COX-2 inhibition improves retinal function in rats' ischemic eyes.

Purpose: Retinal ischemia is a relatively simple model for studies in pharmacological neuroprotective intervention. The role of cyclooxygenase (COX) enzymes in ischemic insult has been variously shown to either increase or decrease ischemic damage. The purpose of this study was to assess the role of COX-1 and COX-2 in rat retinal ischemic functional damage.

Methods: Ischemia was achieved by elevating intraocular pressure for 60 min. White flash electroretinogram (ERG) was recorded by contact lens electrodes containing an integral light emitting diode source. ERG was recorded on post-ischemia (PI) days-1 (baseline), 1, 3, and 7. The b-wave amplitude, b-wave implicit time, and oscillatory potentials (OPs) were analyzed. The expression of COX-2 and HSP70i was assessed by Western analysis on day 1 PI.

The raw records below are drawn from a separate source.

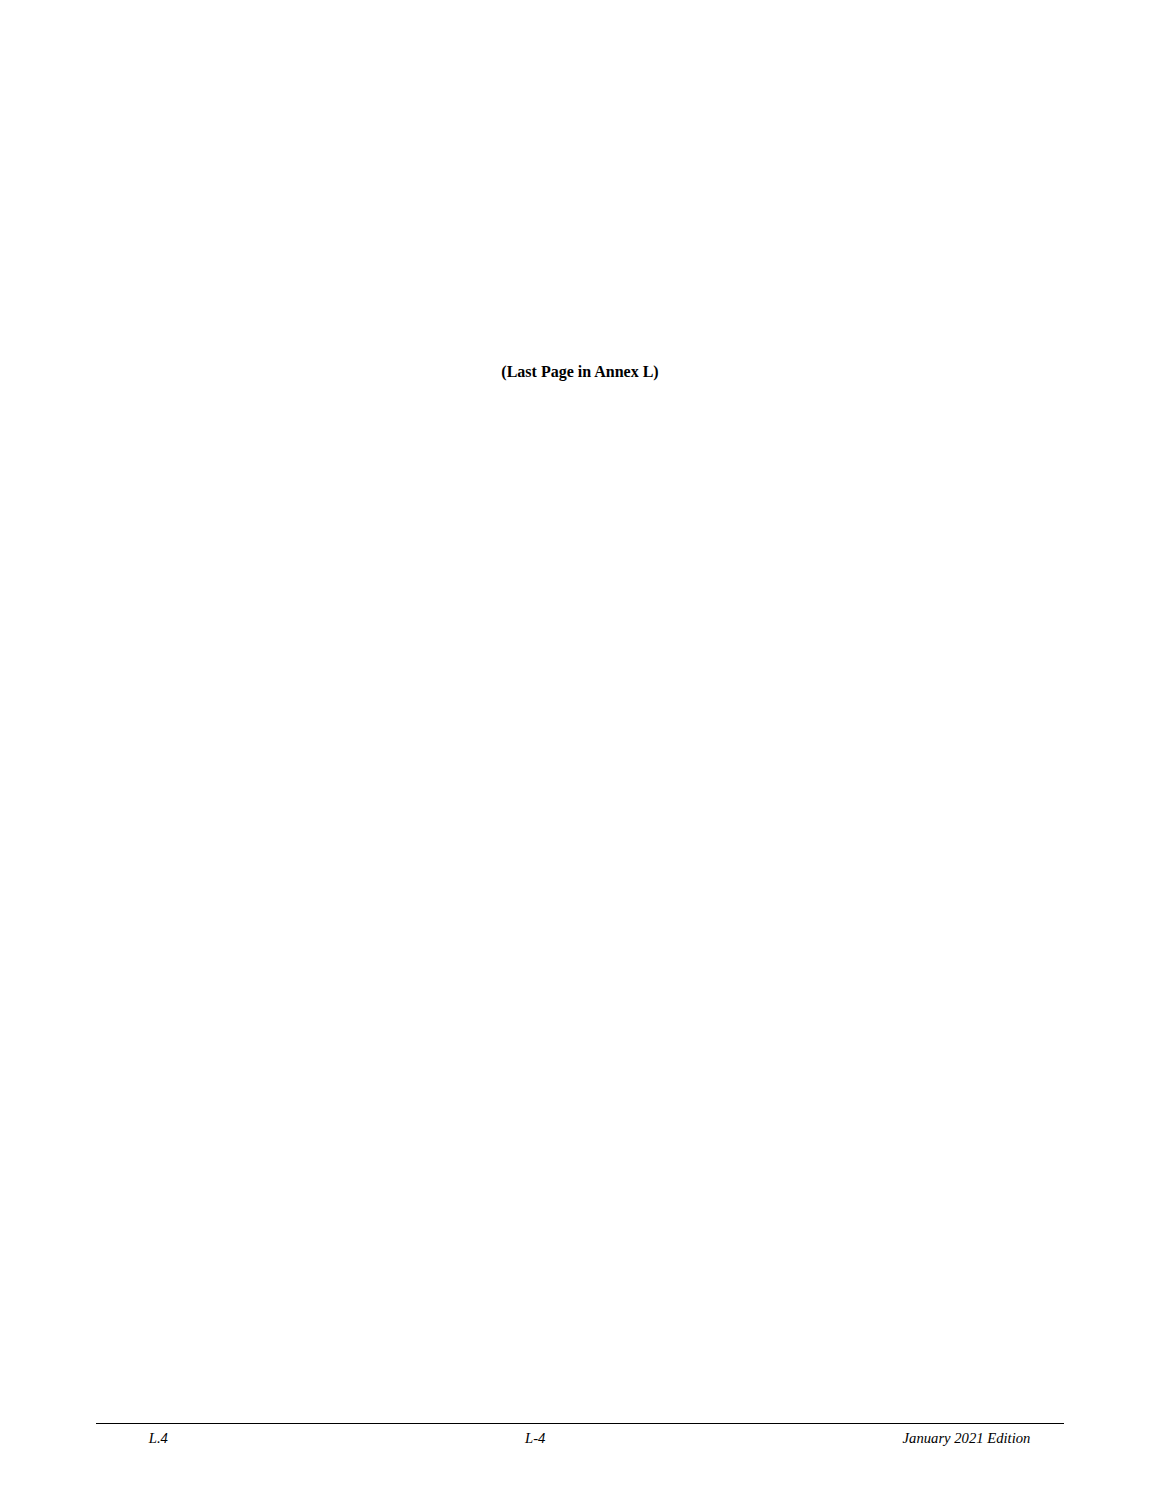(Last Page in Annex L)
L.4 L-4 January 2021 Edition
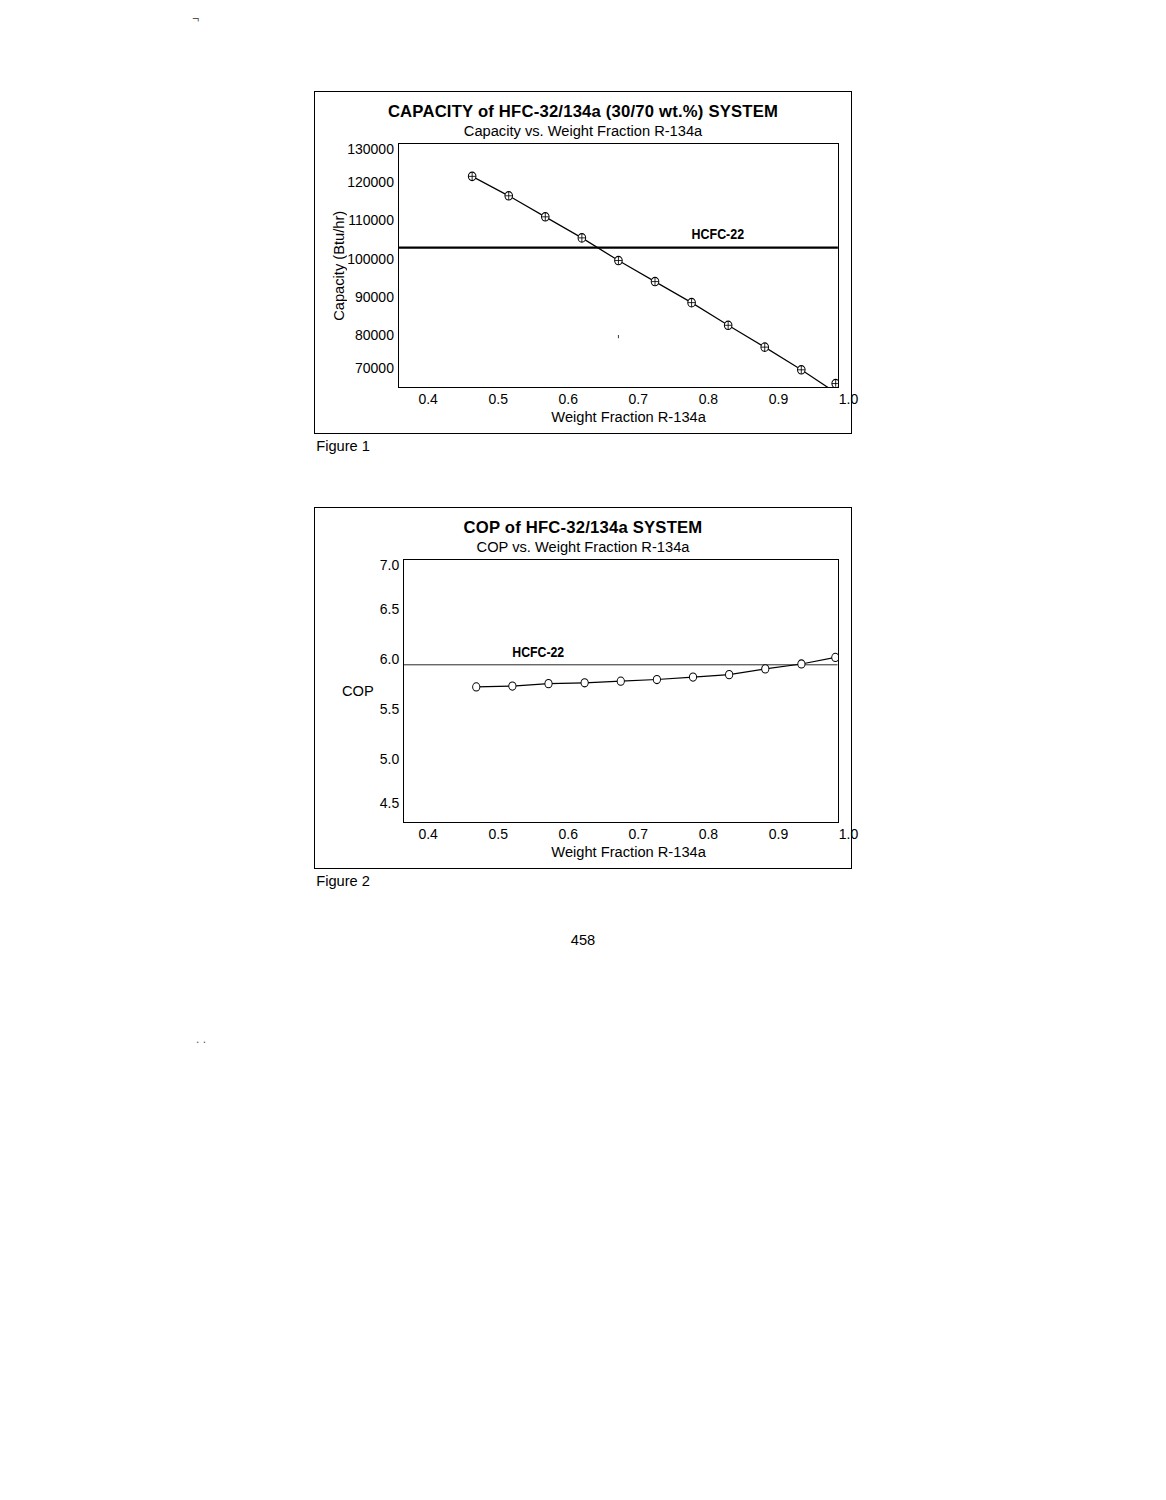¬
CAPACITY of HFC-32/134a (30/70 wt.%) SYSTEM
Capacity vs. Weight Fraction R-134a
Capacity (Btu/hr)
130000 120000 110000 100000 90000 80000 70000
HCFC-22
0.40.50.60.70.80.91.0
Weight Fraction R-134a
Figure 1
COP of HFC-32/134a SYSTEM
COP vs. Weight Fraction R-134a
COP
7.0 6.5 6.0 5.5 5.0 4.5
HCFC-22
0.40.50.60.70.80.91.0
Weight Fraction R-134a
Figure 2
458
. .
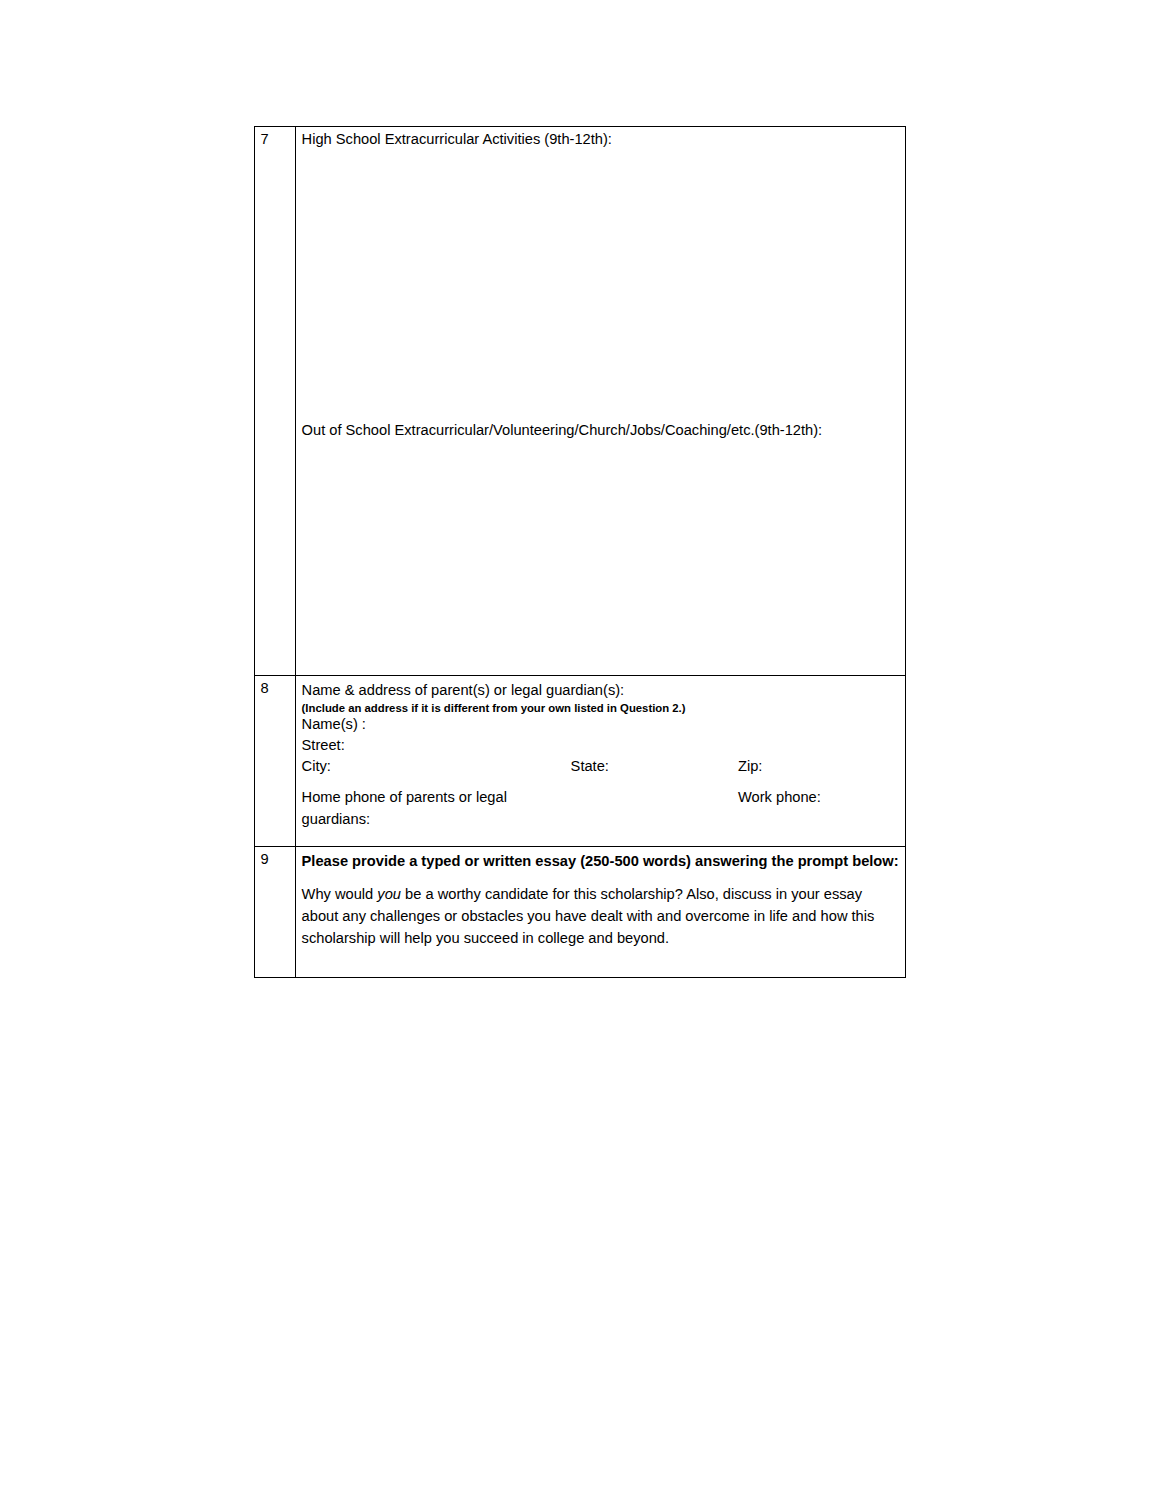| 7 | High School Extracurricular Activities (9th-12th): Out of School Extracurricular/Volunteering/Church/Jobs/Coaching/etc.(9th-12th): |
| 8 | Name & address of parent(s) or legal guardian(s): (Include an address if it is different from your own listed in Question 2.) Name(s) : Street: City: State: Zip: Home phone of parents or legal guardians: Work phone: |
| 9 | Please provide a typed or written essay (250-500 words) answering the prompt below: Why would you be a worthy candidate for this scholarship? Also, discuss in your essay about any challenges or obstacles you have dealt with and overcome in life and how this scholarship will help you succeed in college and beyond. |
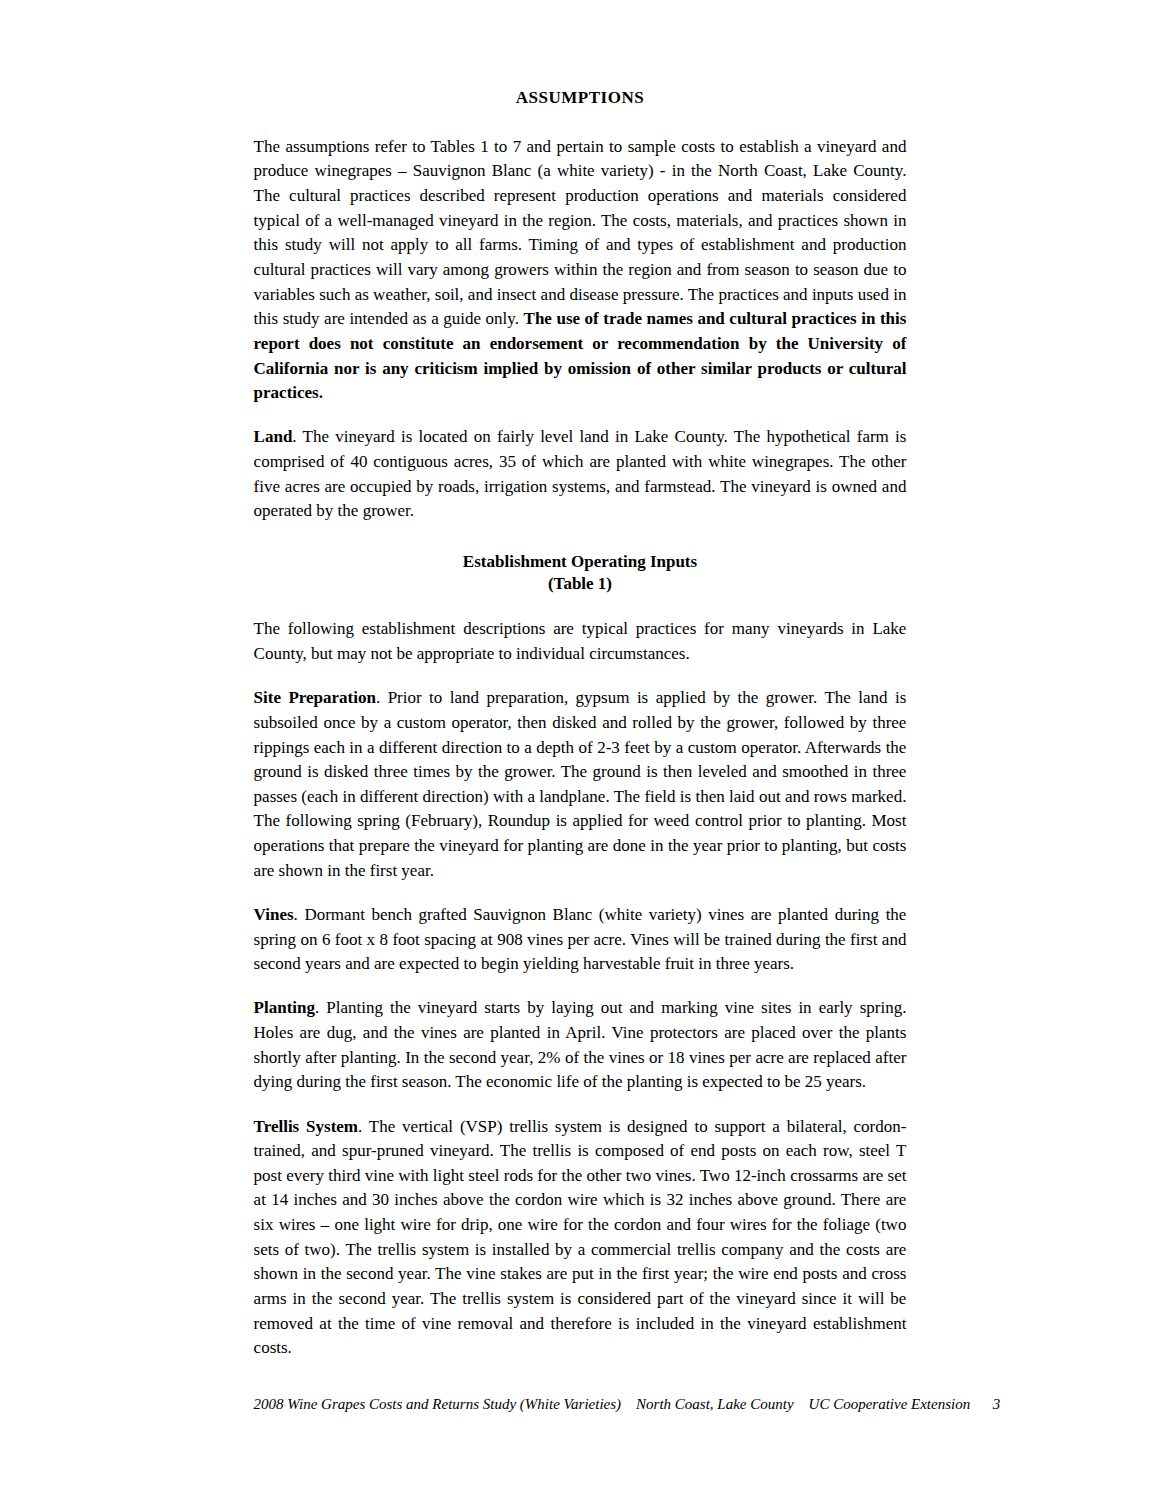ASSUMPTIONS
The assumptions refer to Tables 1 to 7 and pertain to sample costs to establish a vineyard and produce winegrapes – Sauvignon Blanc (a white variety) - in the North Coast, Lake County. The cultural practices described represent production operations and materials considered typical of a well-managed vineyard in the region. The costs, materials, and practices shown in this study will not apply to all farms. Timing of and types of establishment and production cultural practices will vary among growers within the region and from season to season due to variables such as weather, soil, and insect and disease pressure. The practices and inputs used in this study are intended as a guide only. The use of trade names and cultural practices in this report does not constitute an endorsement or recommendation by the University of California nor is any criticism implied by omission of other similar products or cultural practices.
Land. The vineyard is located on fairly level land in Lake County. The hypothetical farm is comprised of 40 contiguous acres, 35 of which are planted with white winegrapes. The other five acres are occupied by roads, irrigation systems, and farmstead. The vineyard is owned and operated by the grower.
Establishment Operating Inputs(Table 1)
The following establishment descriptions are typical practices for many vineyards in Lake County, but may not be appropriate to individual circumstances.
Site Preparation. Prior to land preparation, gypsum is applied by the grower. The land is subsoiled once by a custom operator, then disked and rolled by the grower, followed by three rippings each in a different direction to a depth of 2-3 feet by a custom operator. Afterwards the ground is disked three times by the grower. The ground is then leveled and smoothed in three passes (each in different direction) with a landplane. The field is then laid out and rows marked. The following spring (February), Roundup is applied for weed control prior to planting. Most operations that prepare the vineyard for planting are done in the year prior to planting, but costs are shown in the first year.
Vines. Dormant bench grafted Sauvignon Blanc (white variety) vines are planted during the spring on 6 foot x 8 foot spacing at 908 vines per acre. Vines will be trained during the first and second years and are expected to begin yielding harvestable fruit in three years.
Planting. Planting the vineyard starts by laying out and marking vine sites in early spring. Holes are dug, and the vines are planted in April. Vine protectors are placed over the plants shortly after planting. In the second year, 2% of the vines or 18 vines per acre are replaced after dying during the first season. The economic life of the planting is expected to be 25 years.
Trellis System. The vertical (VSP) trellis system is designed to support a bilateral, cordon-trained, and spur-pruned vineyard. The trellis is composed of end posts on each row, steel T post every third vine with light steel rods for the other two vines. Two 12-inch crossarms are set at 14 inches and 30 inches above the cordon wire which is 32 inches above ground. There are six wires – one light wire for drip, one wire for the cordon and four wires for the foliage (two sets of two). The trellis system is installed by a commercial trellis company and the costs are shown in the second year. The vine stakes are put in the first year; the wire end posts and cross arms in the second year. The trellis system is considered part of the vineyard since it will be removed at the time of vine removal and therefore is included in the vineyard establishment costs.
2008 Wine Grapes Costs and Returns Study (White Varieties) North Coast, Lake County UC Cooperative Extension 3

Results: Ischemia caused attenuation of OPs, a decrease in the b-wave amplitude, and an increase in b-wave implicit time, accompanied by the increased expression of COX-2 and HSP70i proteins. Selective COX-2 inhibition markedly increased b-wave amplitude and enhanced retinal HSP70i induction, whereas COX-1 or nonselective and irreversible inhibition of both COX isoenzymes did not affect the retinal function or the expression of these proteins. High-dose aspirin prevented partial recovery from ischemic damage. Administration of a synthetic PGF2α analog, or a lipoxygenase inhibitor, had little effect on ischemic damage, but affected nonischemic ERG.

Conclusions: COX-2 appears to mediate some of the ischemic retinal functional damage, possibly by inhibiting the induction of HSP-70i. We propose that selective COX-2 inhibitors may be useful in pathological conditions involving ischemic retinal insult.